Wherever the string "由證券金融事業擬訂" appears in a line of the listing below, report that line.
─── PROVIDED RECORDS
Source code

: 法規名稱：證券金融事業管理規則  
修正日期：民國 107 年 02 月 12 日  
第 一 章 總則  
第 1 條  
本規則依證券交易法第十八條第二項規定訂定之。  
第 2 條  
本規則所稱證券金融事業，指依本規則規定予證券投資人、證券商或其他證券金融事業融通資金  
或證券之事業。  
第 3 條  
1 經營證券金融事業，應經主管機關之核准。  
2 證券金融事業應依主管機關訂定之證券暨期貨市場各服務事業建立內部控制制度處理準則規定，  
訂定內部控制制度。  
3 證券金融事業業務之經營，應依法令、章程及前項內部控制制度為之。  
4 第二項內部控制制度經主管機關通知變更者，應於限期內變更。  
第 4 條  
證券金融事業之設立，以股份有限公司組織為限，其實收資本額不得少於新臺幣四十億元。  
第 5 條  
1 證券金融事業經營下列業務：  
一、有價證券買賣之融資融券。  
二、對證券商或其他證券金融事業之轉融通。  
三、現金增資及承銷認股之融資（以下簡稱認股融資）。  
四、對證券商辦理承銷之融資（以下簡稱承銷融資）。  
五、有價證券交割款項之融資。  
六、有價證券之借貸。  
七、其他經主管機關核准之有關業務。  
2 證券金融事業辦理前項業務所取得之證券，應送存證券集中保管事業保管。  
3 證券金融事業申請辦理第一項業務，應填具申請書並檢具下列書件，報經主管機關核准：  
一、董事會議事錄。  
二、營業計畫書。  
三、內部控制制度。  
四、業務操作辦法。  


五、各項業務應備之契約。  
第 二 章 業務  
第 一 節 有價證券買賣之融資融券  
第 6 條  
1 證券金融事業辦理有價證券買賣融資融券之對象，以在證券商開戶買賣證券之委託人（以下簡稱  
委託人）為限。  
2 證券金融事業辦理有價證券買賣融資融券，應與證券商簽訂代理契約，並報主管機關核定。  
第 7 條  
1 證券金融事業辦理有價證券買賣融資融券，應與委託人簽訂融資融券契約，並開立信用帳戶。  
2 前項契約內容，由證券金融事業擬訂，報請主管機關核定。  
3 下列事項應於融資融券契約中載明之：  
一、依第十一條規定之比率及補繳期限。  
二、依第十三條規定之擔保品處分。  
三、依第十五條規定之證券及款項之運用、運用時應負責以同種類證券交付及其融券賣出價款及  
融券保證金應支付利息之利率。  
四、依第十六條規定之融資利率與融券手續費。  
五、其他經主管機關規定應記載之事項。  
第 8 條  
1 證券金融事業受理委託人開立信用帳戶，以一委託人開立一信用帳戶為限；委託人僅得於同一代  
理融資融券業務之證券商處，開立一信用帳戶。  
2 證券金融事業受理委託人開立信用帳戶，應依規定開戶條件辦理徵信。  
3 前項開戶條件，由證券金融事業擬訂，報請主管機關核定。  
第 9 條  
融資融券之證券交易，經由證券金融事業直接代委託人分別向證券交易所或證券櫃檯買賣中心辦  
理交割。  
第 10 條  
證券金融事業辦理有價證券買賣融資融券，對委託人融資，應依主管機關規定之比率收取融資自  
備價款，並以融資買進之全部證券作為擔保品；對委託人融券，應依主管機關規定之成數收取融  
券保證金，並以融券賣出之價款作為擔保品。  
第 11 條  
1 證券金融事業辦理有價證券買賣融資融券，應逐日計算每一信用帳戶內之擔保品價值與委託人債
──────
* WRITTEN ANSWER:
2 前項契約內容，由證券金融事業擬訂，報請主管機關核定。  
3 前項開戶條件，由證券金融事業擬訂，報請主管機關核定。  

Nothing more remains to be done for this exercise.